The authorial sin here is not malice or even incomprehension—more like
a kind of distraction, a straying of focus. And the consequence is a
coming-of-age tale of uncommon sweetness and feeling that does not
always seem in total command of the difficult ideas it grapples with.
One can’t quite figure out the parameters of the knowledge that David
awakens into. Is it that racism exists? That it is bad, regardless of
the direction in which it flows? Or is it that rejection from the black
world does not equate, in terms of opportunity and safety, to exile from
the white world? On the first day of school, David is ejected from the
“prestigious real estate” at the back of the bus to the “White Bitch
Bench” at the front. This is a richly suggestive moment, full of
complicated allusions to the Civil Rights movement. David, naturally,
feels angry and humiliated. But, by the end of the novel, the reader
isn’t sure whether an older, wiser David would react any differently to
his banishment. After the racial self-reckoning that Mar inspires, does
the narrator understand that the front of the bus remains a more
desirable place to be?
Consider a beautiful passage in which David looks
at the piles of shoes displayed at the Holocaust Museum in Washington,
D.C. Imagining the abasement of the Jews stripped by the Nazis, the
narrator reaches for the same language and imagery he used to recount
one of the more striking set pieces in the book: when he is robbed by a
black kid and forced to remove his pants. The comparison scans as
well-intentioned but puzzling. According to the logic of the rest of the
novel, Graham-Felsen is arguing against racial hatred. But why would the
writer make this point in such a way, with the role of the Nazi played
by a black teen-ager? While the moment elicits admiration for the
complexity and ambition of what Graham-Felsen is attempting, a reader is
left feeling queasy, as if the novel had shaken free of its authorial
reins and started galloping toward the cliff’s edge.

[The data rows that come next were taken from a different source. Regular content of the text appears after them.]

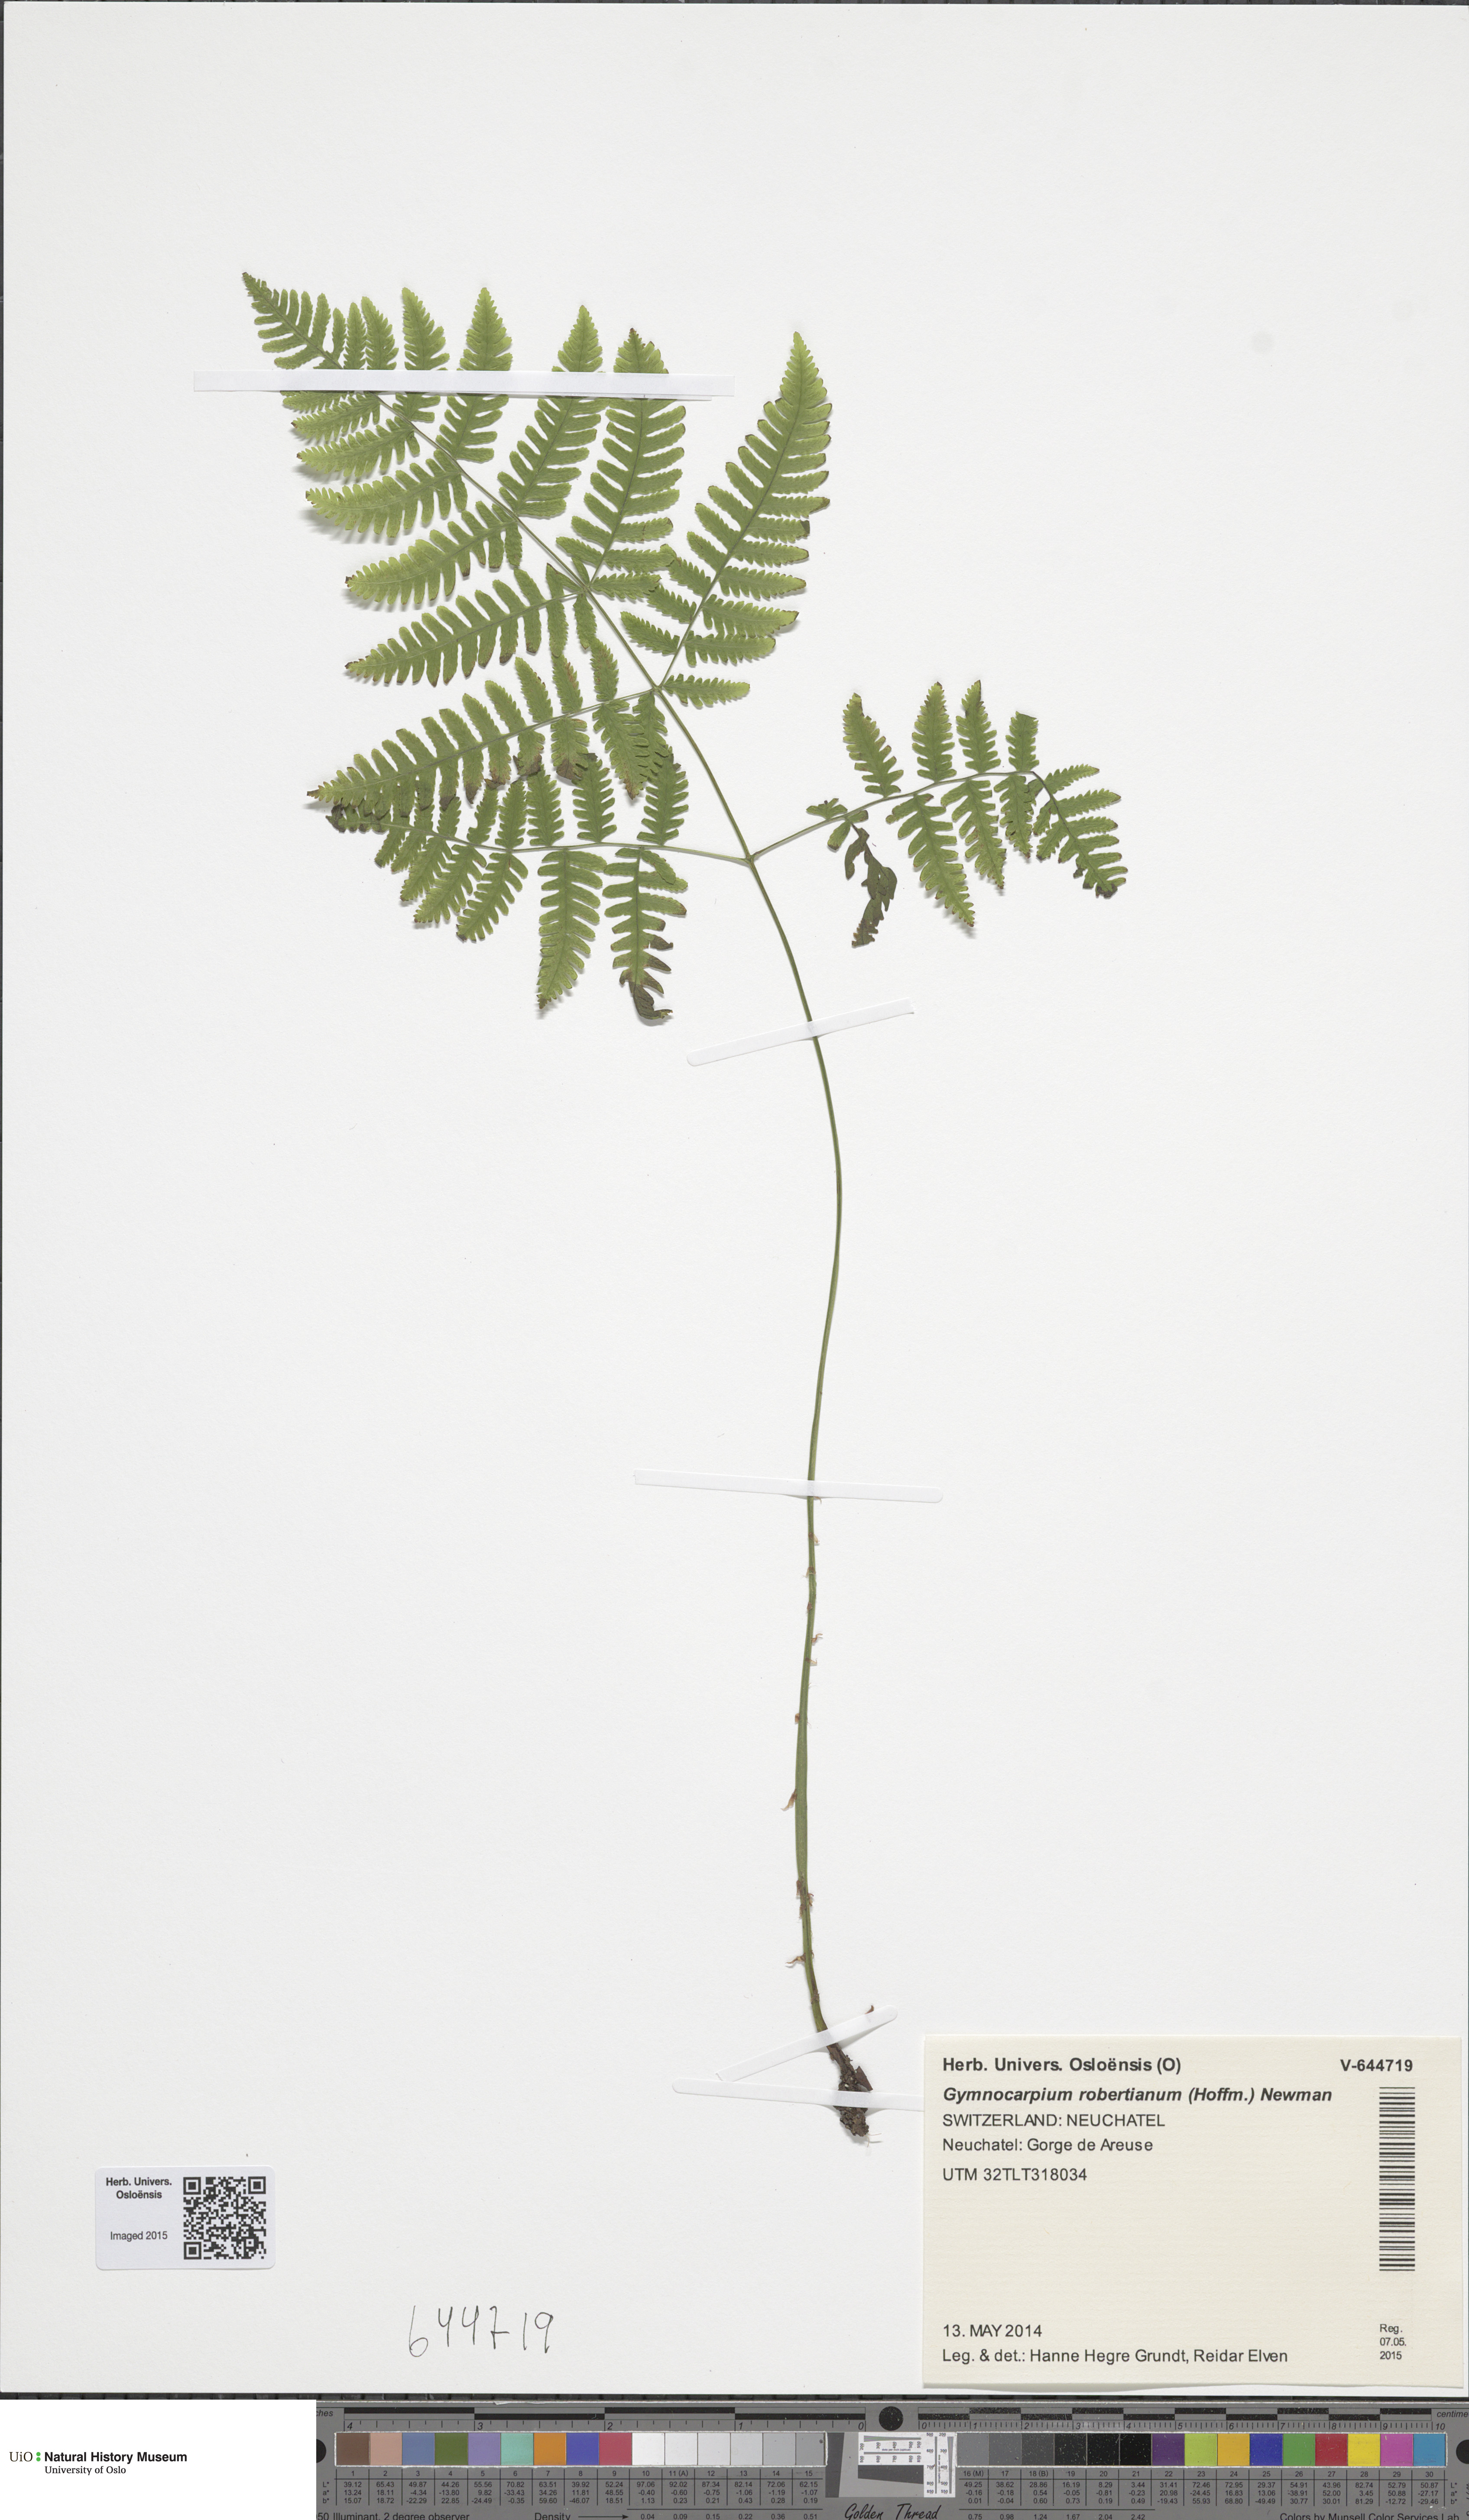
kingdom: Plantae
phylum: Tracheophyta
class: Polypodiopsida
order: Polypodiales
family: Cystopteridaceae
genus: Gymnocarpium
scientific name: Gymnocarpium robertianum
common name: Limestone fern
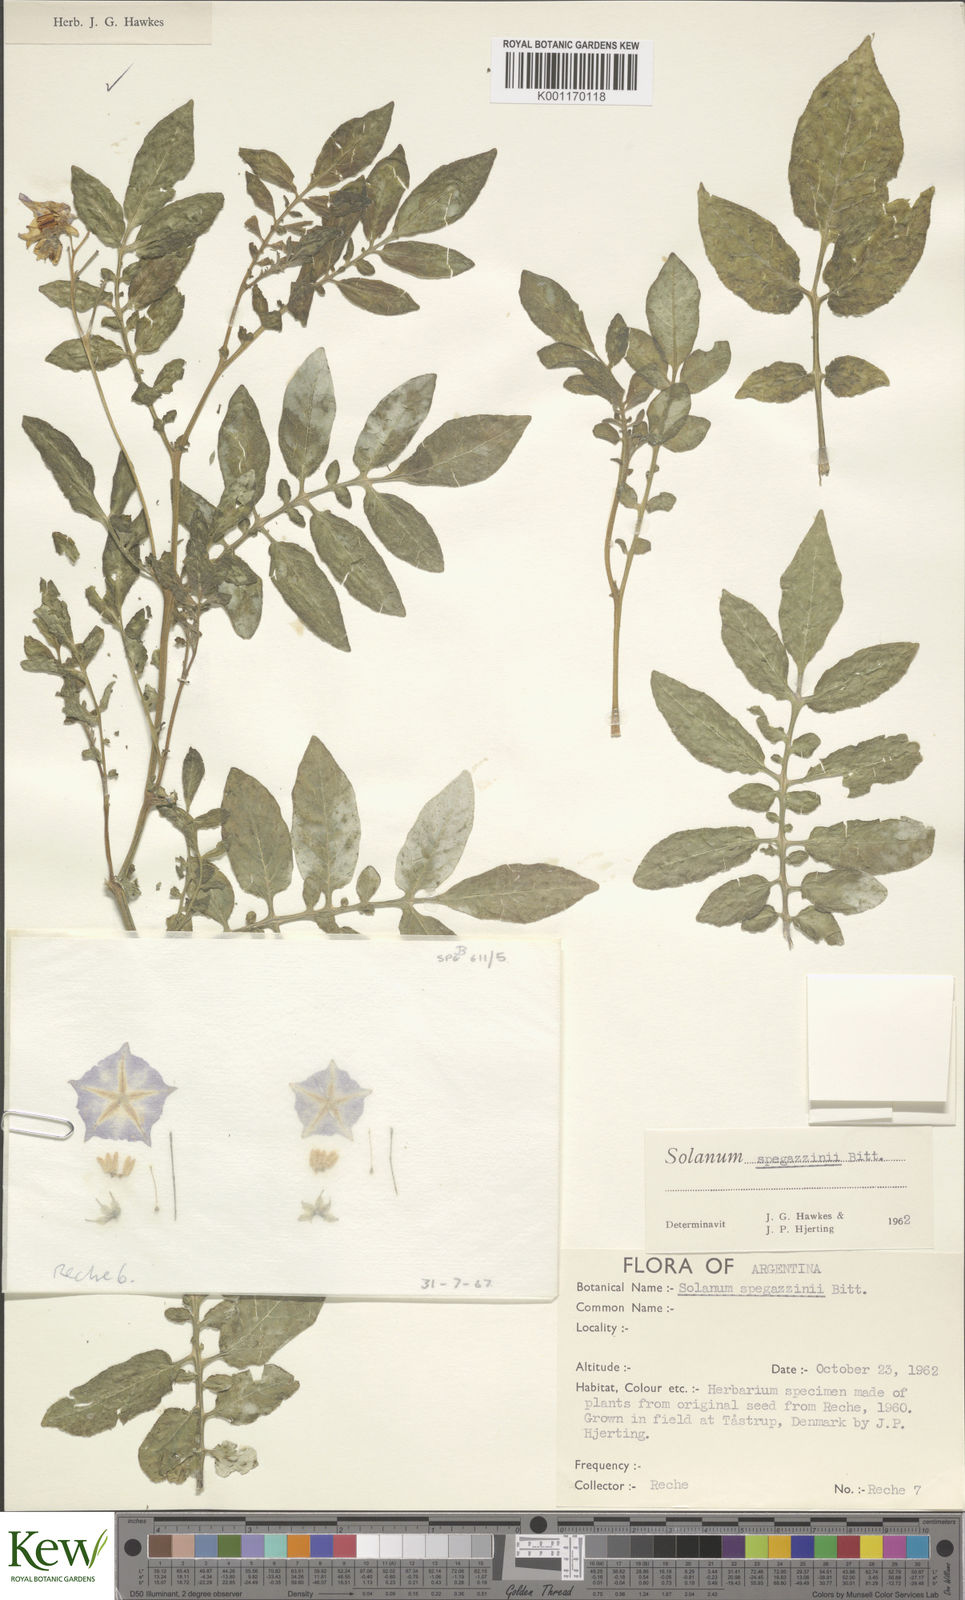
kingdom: Plantae
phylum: Tracheophyta
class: Magnoliopsida
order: Solanales
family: Solanaceae
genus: Solanum
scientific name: Solanum brevicaule
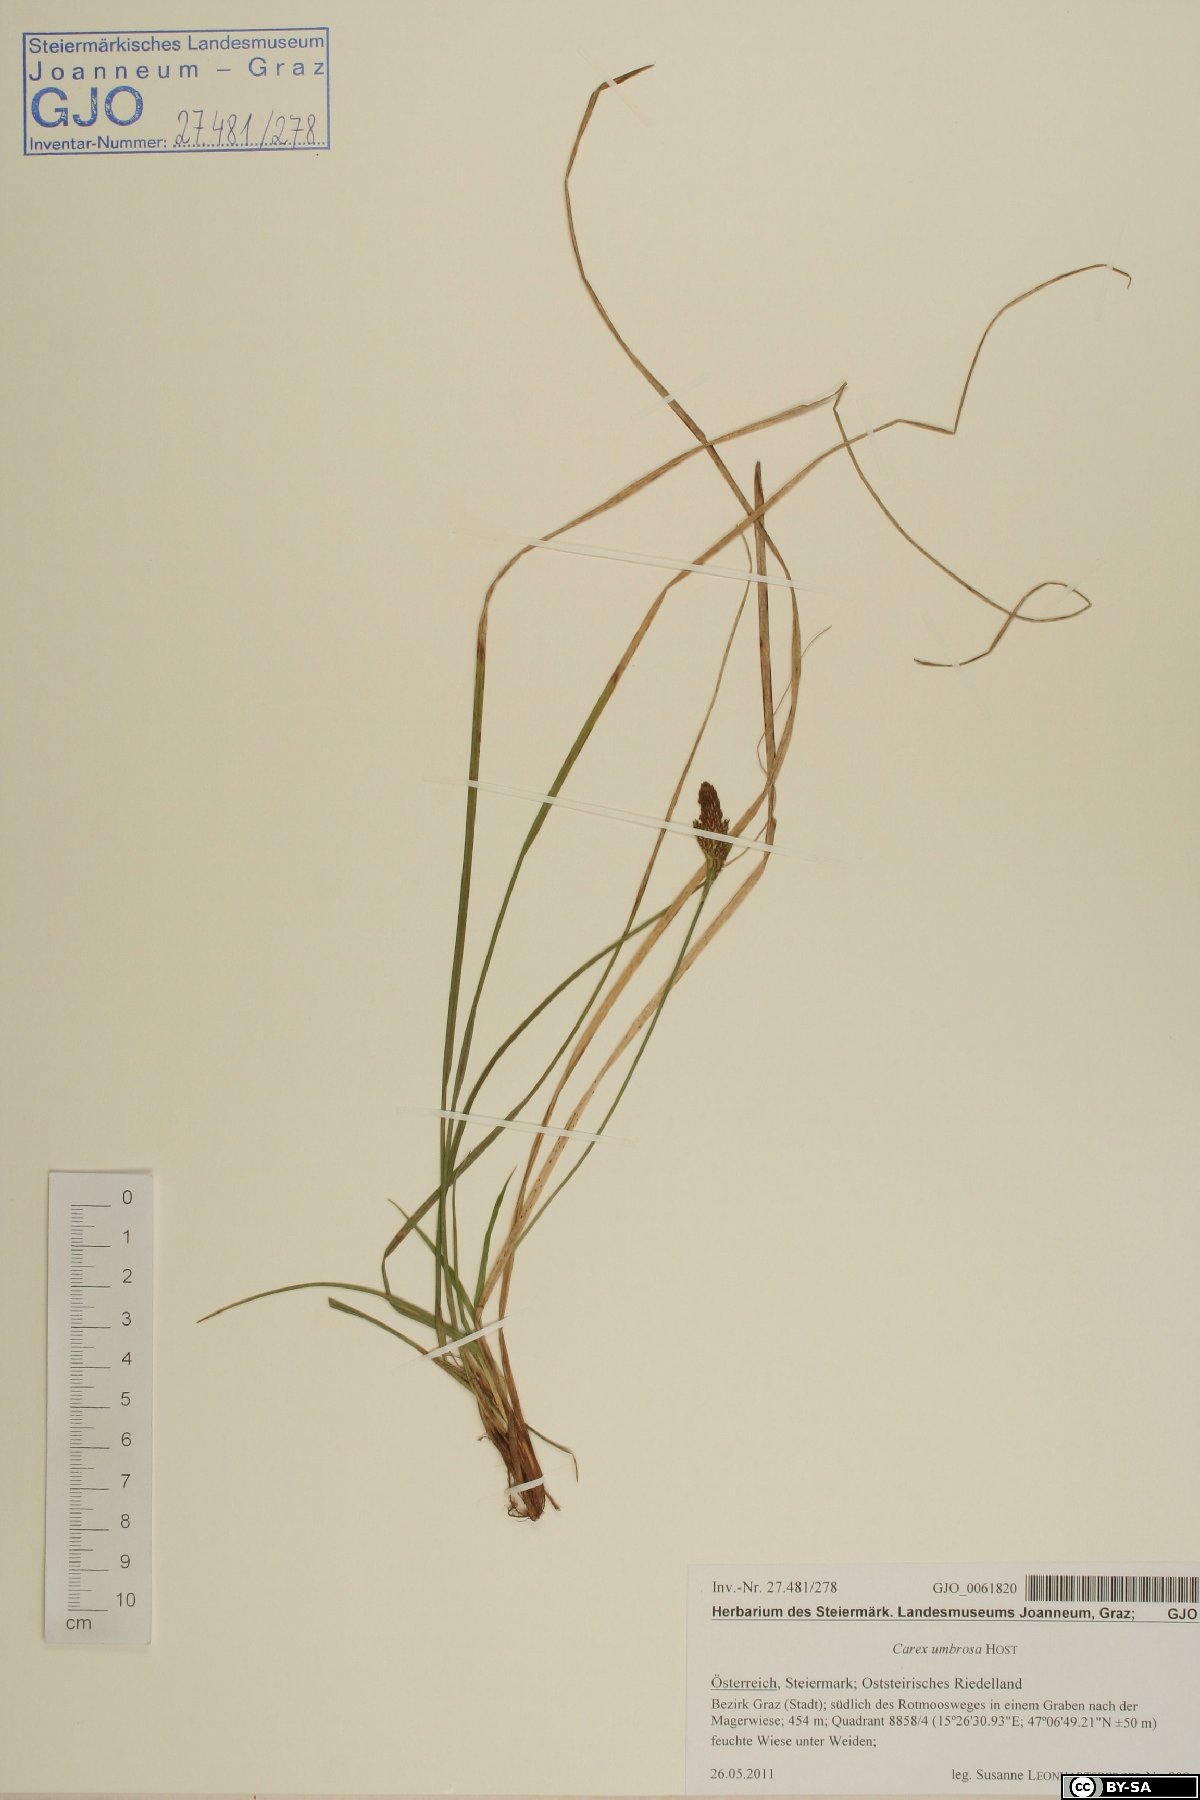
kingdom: Plantae
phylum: Tracheophyta
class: Liliopsida
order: Poales
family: Cyperaceae
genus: Carex
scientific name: Carex umbrosa
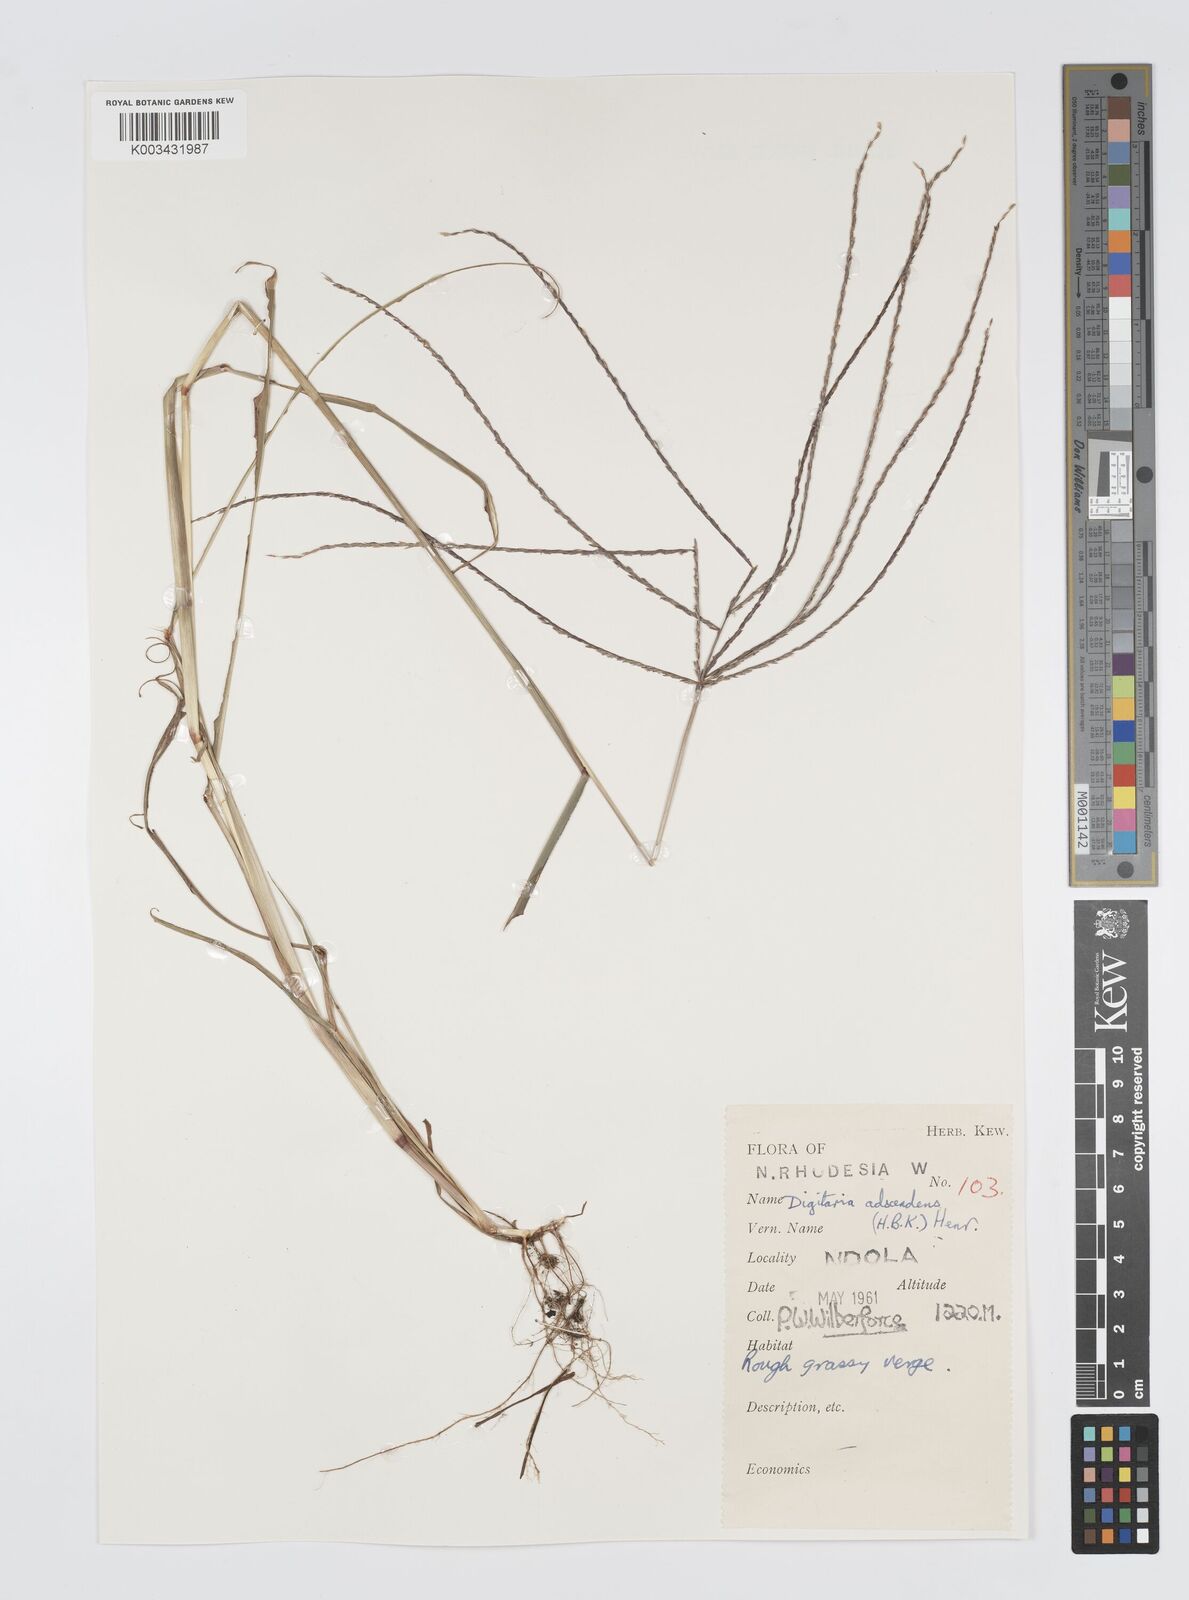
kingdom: Plantae
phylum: Tracheophyta
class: Liliopsida
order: Poales
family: Poaceae
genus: Digitaria
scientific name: Digitaria milanjiana
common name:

In a bildungsroman, the person who catalyzes the
main character’s moral and intellectual development often feels marked
by fate. David’s relationship with Mar accelerates his coming of age,
especially his dawning awareness of race and racism, but does not
survive it. The narrator wins a spot at Boston Latin, the élite public
school seen by the other characters as a launchpad to Harvard. His
friend doesn’t. The two drift apart. In the end, David has the luxury of
being “green,” with all the Gatsbyesque connotations of dreaming and
ascension the word implies. Mar can only ever be black.